The Lucene search engine: Powerful, flexible, and free

Easily add searching to your application with Lucene

Don't let the low version number -- 0.04 as of August 2000 -- fool you. The Lucene search engine is a robust, powerful, and flexible search toolkit, ready to tackle many common search problems. And since it's now available under the more flexible LGPL open source license, the price (free!) is right too.

Doug Cutting, an experienced developer of text-search and retrieval tools, created Lucene. Cutting is the primary author of the V-Twin search engine (part of Apple's Copland operating system effort) and is currently a senior architect at Excite. He designed Lucene to make it easy to add indexing and search capability to a broad range of applications, including:

  • Searchable email: An email application could let users search archived messages and add new messages to the index as they arrive.
  • Online documentation search: A documentation reader -- CD-based, Web-based, or embedded within the application -- could let users search online documentation or archived publications.
  • Searchable Webpages: A Web browser or proxy server could build a personal search engine to index every Webpage a user has visited, allowing users to easily revisit pages.
  • Website search: A CGI program could let users search your Website.
  • Content search: An application could let the user search saved documents for specific content; this could be integrated into the Open Document dialog.
  • Version control and content management: A document management system could index documents, or document versions, so they can be easily retrieved.
  • News and wire service feeds: A news server or relay could index articles as they arrive.

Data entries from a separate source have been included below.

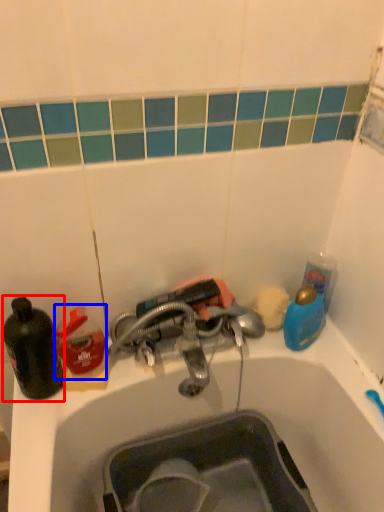
Question: Which point is closer to the camera, bottle (highlighted by a red box) or cleaning product (highlighted by a blue box)?

Choices:
 (A) bottle
 (B) cleaning product

Answer: (A)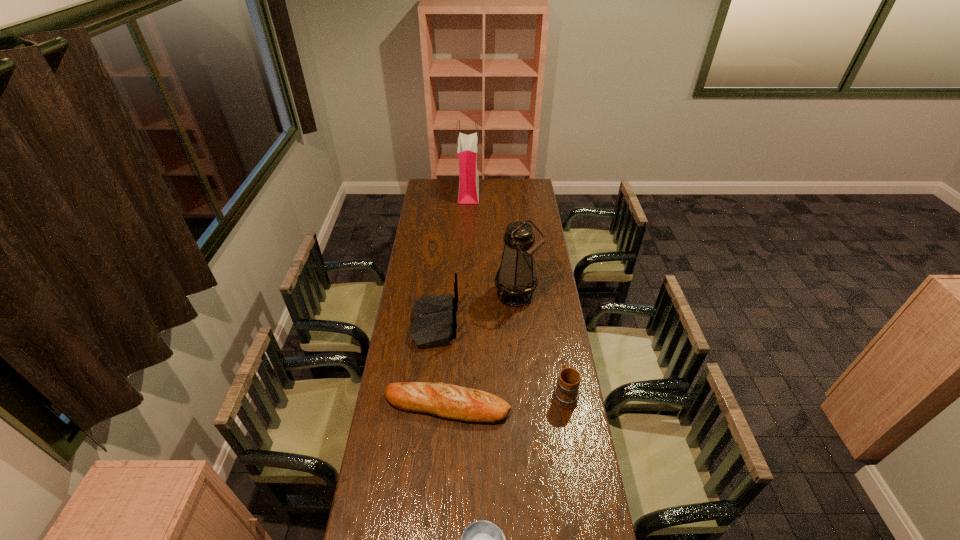
Where is `vacant area in the image that satisfies the following two spatial constraints: 1. on the front side of the oil lamp; 2. on the back of the router`? The width and height of the screenshot is (960, 540). vacant area in the image that satisfies the following two spatial constraints: 1. on the front side of the oil lamp; 2. on the back of the router is located at coordinates (519, 323).

This screenshot has height=540, width=960. Identify the location of free space that satisfies the following two spatial constraints: 1. on the side of the mug with the handle; 2. on the back of the router. (553, 323).

This screenshot has height=540, width=960. I want to click on vacant space that satisfies the following two spatial constraints: 1. on the back of the third tallest object; 2. on the side of the mug with the handle, so pyautogui.click(x=428, y=394).

Where is `free region that satisfies the following two spatial constraints: 1. on the front-facing side of the oil lamp; 2. on the left side of the farthest object`? This screenshot has width=960, height=540. free region that satisfies the following two spatial constraints: 1. on the front-facing side of the oil lamp; 2. on the left side of the farthest object is located at coordinates (465, 295).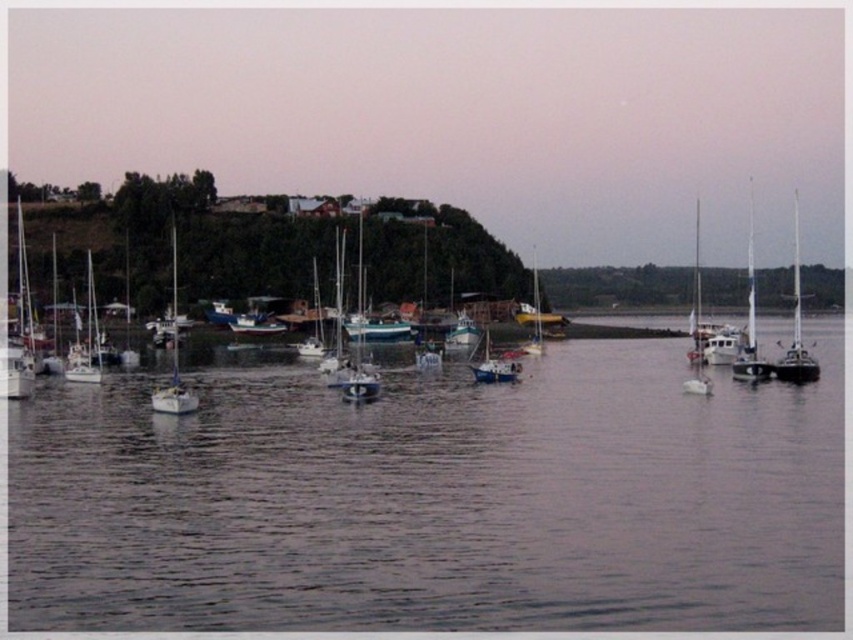
Looking at this image, is dark gray water at center below white matte sailboat at left?

Indeed, dark gray water at center is positioned under white matte sailboat at left.

Between point (154, 461) and point (91, 301), which one is positioned in front?

Positioned in front is point (154, 461).

Where is `dark gray water at center`? dark gray water at center is located at coordinates (436, 500).

Can you confirm if white matte sailboat at left is wider than white matte sailboat at center?

Yes, white matte sailboat at left is wider than white matte sailboat at center.

This screenshot has width=853, height=640. Find the location of `white matte sailboat at left`. white matte sailboat at left is located at coordinates (86, 339).

Is white matte sailboat at center positioned behind shiny blue sailboat at center?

Of course, many search engines could perform most of those functions, but few open source search tools offer Lucene's ease of use, rapid implementation, and flexibility.

I first used Lucene when developing Eyebrowse, an open source Java-based tool for cataloguing and browsing mailing lists. (See Resources for a link.) A core requirement for Eyebrowse was flexible message search and retrieval capability. It demanded an indexing and search component that would efficiently update the index base as new messages arrived, allow multiple users to search and update the index base concurrently, and scale to archives containing millions of messages.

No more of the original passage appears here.